Host-level controls, authentication, and least-privilege
Internal boundaries must be enforced at the host level too. Harden endpoints and servers with host-based firewalls (Windows Defender Firewall via GPO, iptables/ufw on Linux) default-deny rules, and disable unused services. Use role-based accounts and avoid shared admin credentials; where administrative access is required, require MFA and use jump hosts or privileged access workstations. For small-business setups, integrate network access control (NAC) or at least MAC/IP-based restrictions and use RADIUS/TACACS+ for central authentication on network devices.
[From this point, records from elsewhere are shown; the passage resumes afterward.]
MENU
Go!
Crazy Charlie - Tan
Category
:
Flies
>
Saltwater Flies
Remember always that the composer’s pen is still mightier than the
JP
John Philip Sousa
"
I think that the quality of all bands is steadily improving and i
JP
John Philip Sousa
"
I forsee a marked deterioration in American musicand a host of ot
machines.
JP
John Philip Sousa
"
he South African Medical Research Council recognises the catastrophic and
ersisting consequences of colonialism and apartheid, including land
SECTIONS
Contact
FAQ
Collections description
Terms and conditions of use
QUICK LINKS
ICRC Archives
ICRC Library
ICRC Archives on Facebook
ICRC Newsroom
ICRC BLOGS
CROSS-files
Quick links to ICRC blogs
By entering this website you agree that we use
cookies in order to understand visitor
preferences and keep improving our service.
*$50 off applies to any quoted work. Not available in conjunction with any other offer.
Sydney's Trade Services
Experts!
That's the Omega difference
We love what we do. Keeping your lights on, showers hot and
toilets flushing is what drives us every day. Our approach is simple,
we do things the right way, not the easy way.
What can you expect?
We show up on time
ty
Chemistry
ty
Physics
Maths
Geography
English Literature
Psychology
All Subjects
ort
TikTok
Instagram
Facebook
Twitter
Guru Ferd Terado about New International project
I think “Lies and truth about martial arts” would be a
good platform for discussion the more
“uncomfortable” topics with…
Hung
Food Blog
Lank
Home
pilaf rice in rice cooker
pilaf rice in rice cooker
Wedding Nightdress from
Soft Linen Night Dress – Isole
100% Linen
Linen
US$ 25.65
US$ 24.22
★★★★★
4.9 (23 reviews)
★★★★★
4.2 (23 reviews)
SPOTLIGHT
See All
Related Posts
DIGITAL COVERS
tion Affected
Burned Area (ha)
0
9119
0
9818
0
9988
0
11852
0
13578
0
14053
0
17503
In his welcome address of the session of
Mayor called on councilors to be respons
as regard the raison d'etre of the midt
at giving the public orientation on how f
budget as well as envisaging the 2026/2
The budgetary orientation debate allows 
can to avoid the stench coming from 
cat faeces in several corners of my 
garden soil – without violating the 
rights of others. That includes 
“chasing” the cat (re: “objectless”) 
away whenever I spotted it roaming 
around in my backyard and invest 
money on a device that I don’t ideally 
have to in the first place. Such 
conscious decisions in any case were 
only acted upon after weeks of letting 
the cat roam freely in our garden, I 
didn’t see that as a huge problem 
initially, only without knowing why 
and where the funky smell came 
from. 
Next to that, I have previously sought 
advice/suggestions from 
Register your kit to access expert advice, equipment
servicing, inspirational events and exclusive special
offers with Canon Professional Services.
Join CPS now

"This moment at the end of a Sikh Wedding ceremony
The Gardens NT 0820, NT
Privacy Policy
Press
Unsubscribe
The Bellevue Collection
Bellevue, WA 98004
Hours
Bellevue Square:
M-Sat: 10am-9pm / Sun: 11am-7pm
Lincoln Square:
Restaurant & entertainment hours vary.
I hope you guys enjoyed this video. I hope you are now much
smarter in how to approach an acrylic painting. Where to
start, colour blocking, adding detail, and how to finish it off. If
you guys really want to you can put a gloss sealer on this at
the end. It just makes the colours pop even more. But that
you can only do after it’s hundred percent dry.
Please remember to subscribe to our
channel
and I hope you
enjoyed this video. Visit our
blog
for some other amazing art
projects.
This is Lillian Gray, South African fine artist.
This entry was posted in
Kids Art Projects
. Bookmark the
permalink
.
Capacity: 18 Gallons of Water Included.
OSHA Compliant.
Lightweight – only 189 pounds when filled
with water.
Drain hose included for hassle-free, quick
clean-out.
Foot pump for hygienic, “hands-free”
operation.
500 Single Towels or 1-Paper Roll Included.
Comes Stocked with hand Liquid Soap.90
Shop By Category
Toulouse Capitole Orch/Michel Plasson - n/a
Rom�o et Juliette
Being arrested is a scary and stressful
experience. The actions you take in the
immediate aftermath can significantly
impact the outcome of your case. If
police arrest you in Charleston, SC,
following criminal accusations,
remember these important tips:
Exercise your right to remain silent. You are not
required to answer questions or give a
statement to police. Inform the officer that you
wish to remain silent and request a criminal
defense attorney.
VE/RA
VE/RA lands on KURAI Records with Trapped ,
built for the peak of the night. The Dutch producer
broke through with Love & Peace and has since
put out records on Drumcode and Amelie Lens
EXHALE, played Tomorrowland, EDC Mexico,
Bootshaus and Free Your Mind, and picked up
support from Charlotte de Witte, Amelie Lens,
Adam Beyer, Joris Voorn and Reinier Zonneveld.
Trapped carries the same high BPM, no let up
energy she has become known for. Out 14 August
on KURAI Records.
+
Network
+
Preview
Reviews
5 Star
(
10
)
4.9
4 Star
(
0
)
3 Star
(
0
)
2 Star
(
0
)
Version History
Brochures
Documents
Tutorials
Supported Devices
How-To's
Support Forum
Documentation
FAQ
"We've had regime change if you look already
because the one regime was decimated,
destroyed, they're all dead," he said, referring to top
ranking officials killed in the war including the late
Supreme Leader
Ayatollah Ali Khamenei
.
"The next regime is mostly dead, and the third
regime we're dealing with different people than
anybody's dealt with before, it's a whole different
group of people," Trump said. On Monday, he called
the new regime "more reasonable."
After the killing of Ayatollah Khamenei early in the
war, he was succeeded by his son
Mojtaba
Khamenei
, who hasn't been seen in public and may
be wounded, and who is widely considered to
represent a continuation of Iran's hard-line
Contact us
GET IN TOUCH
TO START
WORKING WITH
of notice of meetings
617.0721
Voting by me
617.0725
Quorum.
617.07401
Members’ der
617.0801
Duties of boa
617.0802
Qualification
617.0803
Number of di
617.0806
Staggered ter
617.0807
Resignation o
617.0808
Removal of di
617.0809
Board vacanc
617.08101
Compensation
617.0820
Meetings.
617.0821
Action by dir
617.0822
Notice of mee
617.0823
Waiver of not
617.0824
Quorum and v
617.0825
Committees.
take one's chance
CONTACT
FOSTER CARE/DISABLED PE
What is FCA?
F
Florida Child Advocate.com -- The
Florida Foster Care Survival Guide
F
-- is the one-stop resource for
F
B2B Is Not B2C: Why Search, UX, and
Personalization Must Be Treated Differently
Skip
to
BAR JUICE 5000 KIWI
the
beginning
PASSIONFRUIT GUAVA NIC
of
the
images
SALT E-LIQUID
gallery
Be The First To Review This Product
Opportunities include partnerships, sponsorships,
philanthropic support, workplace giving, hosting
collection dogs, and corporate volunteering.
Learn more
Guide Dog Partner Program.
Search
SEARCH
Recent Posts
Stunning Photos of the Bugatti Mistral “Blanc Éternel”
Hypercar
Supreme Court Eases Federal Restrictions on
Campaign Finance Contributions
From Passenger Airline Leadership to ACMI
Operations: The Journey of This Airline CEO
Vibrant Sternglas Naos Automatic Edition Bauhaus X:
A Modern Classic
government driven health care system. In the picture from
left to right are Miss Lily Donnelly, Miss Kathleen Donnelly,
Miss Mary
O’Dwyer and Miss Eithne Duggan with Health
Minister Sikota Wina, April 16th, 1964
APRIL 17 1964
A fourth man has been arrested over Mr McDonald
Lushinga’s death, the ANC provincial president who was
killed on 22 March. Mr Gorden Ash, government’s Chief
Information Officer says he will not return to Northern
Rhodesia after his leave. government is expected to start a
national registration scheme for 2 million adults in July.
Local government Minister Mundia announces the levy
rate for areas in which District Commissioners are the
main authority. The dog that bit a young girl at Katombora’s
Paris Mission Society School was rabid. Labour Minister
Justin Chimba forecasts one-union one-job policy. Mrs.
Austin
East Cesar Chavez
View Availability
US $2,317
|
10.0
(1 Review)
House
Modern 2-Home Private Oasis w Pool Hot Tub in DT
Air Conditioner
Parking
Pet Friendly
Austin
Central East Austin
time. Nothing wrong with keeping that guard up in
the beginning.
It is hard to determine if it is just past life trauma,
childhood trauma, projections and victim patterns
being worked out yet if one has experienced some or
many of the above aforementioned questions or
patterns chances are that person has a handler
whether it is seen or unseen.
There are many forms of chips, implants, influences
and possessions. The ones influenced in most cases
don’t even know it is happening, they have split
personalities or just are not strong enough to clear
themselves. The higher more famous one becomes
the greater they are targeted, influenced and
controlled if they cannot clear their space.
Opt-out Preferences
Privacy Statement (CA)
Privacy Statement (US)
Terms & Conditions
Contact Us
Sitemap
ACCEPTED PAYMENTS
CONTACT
Keep service accounts restricted, rotate their credentials, and record them as evidence in your configuration management database (CMDB).
Monitoring, logging, validation, and testing
Log boundary device events (firewalls, switches, routers, VPN concentrators) to a central, secured syslog or cloud logging instance and retain logs per contractual and regulatory retention periods. Enable flow logs where available (VPC Flow Logs in cloud, NetFlow on appliances) to detect unauthorized east-west traffic. Perform quarterly vulnerability scans of boundary devices and annual or bi-annual boundary validation tests (simple penetration tests focused on lateral movement and segmentation). Evidence for compliance: configuration backups, syslog archives, scan reports, penetration test summaries, and remediation tickets.
Compliance tips, best practices, and small-business examples
Keep your approach pragmatic: a small defense contractor with 20 staff should not buy enterprise gear they cannot manage. Example practical setup: pfSense as internal edge and VLAN router, separate CUI VLAN with only necessary ports, Windows servers hardened with GPO-distributed firewall rules, Azure AD with conditional access and MFA for cloud management, and a lightweight SIEM (or managed detection service) to collect logs. Best practices: document every boundary and exception, implement configuration baselines, automate backups of device configs, use scheduled scans and automated alerts for rule changes, and train staff on the business reason for segmentation so exceptions are minimized.
Risks of not implementing SC.L1-B.1.X
Failure to secure internal boundaries increases the risk of lateral movement by attackers, exposure or exfiltration of CUI/CCI, contract violations, loss of contracts, and potential legal/financial penalties. Operationally, an unsegmented network makes incident containment difficult and increases remediation time and cost. From a compliance standpoint, missing documentation, lack of rule justification, or absent test evidence will likely result in failed assessments under FAR 52.204-21 and CMMC 2.0 Level 1.
Summary: create a concise checklist that maps objectives to technical controls, evidence, and owners; implement segmentation and host-level enforcement using pragmatic tools; log and test boundaries regularly; and maintain documentation and change records to demonstrate compliance. Start with a network/data-flow diagram, enforce deny-by-default controls at both network and host levels, and run routine validation so you can prove SC.L1-B.1.X is implemented and effective.